Summer is almost up! It’s halfway through August and I feel like school ended last week. Asking myself what I did this summer is pretty much fruitless because the Hell if I remember. Time is slipping past me like sweet drinks disappearing at a summer party. It was like basking in a fountain of undisciplined youth, where my spirit ignores any form of calendar, finding balance in a sort of timeless hedonistic blur. But something now in the back of my mind is telling me that it is ending… probably all of those school related e-mails.
For those of you out there who may have also just realized that summer is indeed ending, I have today a band for you which will hopefully allow you to make peace with that fact.
Yeasayer is a Brooklyn based band which fuses psychedelic indie folk with something which could only be described as gospel soul.

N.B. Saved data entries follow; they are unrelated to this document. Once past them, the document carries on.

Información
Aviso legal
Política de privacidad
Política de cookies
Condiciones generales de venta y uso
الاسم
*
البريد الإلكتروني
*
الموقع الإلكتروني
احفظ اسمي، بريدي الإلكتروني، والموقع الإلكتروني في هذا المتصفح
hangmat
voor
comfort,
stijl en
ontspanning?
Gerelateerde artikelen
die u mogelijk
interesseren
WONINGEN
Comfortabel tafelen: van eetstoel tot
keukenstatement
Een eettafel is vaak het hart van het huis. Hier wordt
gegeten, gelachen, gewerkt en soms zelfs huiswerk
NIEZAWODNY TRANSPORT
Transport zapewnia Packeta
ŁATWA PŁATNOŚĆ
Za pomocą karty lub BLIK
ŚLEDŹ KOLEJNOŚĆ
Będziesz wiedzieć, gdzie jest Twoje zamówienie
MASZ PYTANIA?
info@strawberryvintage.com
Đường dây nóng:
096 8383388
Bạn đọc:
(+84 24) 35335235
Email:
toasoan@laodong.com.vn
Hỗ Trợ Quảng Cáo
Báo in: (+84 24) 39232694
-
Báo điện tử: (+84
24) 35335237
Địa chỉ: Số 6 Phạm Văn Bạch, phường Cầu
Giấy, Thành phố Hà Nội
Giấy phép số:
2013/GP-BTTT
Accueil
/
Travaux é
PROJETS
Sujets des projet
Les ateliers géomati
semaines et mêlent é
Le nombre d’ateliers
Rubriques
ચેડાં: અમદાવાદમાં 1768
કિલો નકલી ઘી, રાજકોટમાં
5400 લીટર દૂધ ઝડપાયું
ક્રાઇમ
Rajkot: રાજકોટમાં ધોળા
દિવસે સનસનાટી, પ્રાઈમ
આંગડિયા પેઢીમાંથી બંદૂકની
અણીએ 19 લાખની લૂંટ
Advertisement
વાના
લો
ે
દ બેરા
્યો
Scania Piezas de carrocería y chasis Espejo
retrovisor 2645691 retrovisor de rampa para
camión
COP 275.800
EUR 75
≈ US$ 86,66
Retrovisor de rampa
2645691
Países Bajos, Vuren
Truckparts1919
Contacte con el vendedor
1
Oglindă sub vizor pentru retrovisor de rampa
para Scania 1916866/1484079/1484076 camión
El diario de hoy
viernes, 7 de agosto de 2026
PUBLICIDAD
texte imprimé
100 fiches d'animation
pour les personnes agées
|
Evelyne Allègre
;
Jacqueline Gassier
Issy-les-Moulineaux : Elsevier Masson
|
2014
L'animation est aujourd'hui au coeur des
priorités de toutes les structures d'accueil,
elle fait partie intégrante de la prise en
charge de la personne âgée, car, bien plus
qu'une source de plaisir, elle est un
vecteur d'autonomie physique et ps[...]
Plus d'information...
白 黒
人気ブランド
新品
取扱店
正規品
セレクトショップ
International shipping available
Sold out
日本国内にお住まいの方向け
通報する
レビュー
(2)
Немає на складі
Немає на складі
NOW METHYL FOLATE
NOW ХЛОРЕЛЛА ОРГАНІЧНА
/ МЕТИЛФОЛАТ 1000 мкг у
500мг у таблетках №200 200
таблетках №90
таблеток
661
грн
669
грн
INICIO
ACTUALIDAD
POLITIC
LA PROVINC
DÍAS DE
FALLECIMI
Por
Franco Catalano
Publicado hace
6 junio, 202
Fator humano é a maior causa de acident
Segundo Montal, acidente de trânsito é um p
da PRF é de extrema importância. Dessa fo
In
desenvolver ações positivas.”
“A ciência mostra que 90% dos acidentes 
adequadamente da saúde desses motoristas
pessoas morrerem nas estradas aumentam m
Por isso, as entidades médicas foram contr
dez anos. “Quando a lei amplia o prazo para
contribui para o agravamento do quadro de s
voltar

Put away your doubts until you hear this reverent amalgamation. Their debut 2007 album, All Hour Cymbals, is something unlike anything the world has heard prior. I’ll provide you with a few of my favorite songs from it.
The second song on the album is ironically named Wait for the Summer. With a brief spacey intro this song does not hold back from heading straight into the melody. “Life was easier when one of us was dead.” The lyrics of this song and the entire album are gorgeous, bursting on multiple cryptic layers with hidden messages that could be either taken as quasi-religious or blissfully hedonistic. The vocal sound itself is also extremely unique, with ample amounts of chorus and humming noises hidden giving it that gospel vibe.
The mixture of the sleigh bells and the sitar-sounding guitar create a bizarre mixture of musical styles from different regions of the world and the spacey synth acts as a multi-cultural glue. The entire first half of the song is in your face waving its brazen weirdness. However, right before 2 minutes, the song goes through an absolutely wonderful metamorphosis.
The latter half of this song contains the kind of vibe that if it had existed during the 60’s, would force hippies into rhythmic swaying and all around mystic magical merriment, and or deep introspection. Not that hipsters aren’t actually the odorless modern day incarnation of hippies and aren’t doing this in Brooklyn apartments. The vibe that the ending of the song puts out is that could be in some old foreign cartoon. “I’m rising, rising, falling down” is the sort of chant that could easily garner a following and start some sort of revolution.
Simply put, this next song 2080 is a masterpiece. And if the previous song already had you swaying and feeling enlightened then prepare to be blown away. The introduction seems to slow time as a swarm of insects is locked into battle with the glorious tone of the guitar. The bassline and the drums create one of those rythms that an enlightened individual would argue as being perfect. The lyrics in this song can only be described as prophetic. The multiple meanings are so broad that even the title of the song can be included. Every time I hear 2080 being said, I can’t help to think that it may also mean 20 A.D. as if they were analogous in some way.
Halfway through once more, the song becomes an epic chant. This one is the kind that melts away any anxiety and fear and replaces it with forlorn anticipation and respect. Words cannot describe the magic this song instills effectively multiplying any spells you have already cast upon yourself. The ending with the children chanting is simply cool, an appropriate ending to a song describing the glory of future generations. Time has nothing on it.
This last song I decided to include is a personal favorite and actually one of the more unique songs on the album. Wait for the Wintertime I would also assume is the direct opposite of Wait for the Summertime. The song starts you off as if lost somewhere in a frozen winter wasteland. A fiendish howl and a beat drops in which for some reason makes you question if the frozen plains are not actually some middle-eastern desert.
“Solid gold, and nothing is gonna stop us” solidifies that vibe as the song takes you on a roller coaster ride which has you questioning materialism and all of Brooklyn culture. While the first two songs made you feel holy, this one gives off an almost cultist vibe. The slow beat feels like it’s pulling you into hell, with demons laughing and bouts of guilt flooding you along the way. The way the song transitions between sections is eerie in the sense that it feels like it is delaying the inevitable. Brilliantly evil in my opinion. The rest of the album isn’t as evil by any means, but I like to play this song once in a while to confuse people.
As you now listen to this band, remember that time may actually not exist according to the discovery channel. That does not however say that summer doesn’t end, and if that fact upsets you, then just don’t forget to Wait for the Summer. Unless of course you are one of those people who prefers to Wait for the Wintertime.
-oko
P.S. I started writing this article on Sunday. I don’t what happened, but now it’s Tuesday. Time is weird man.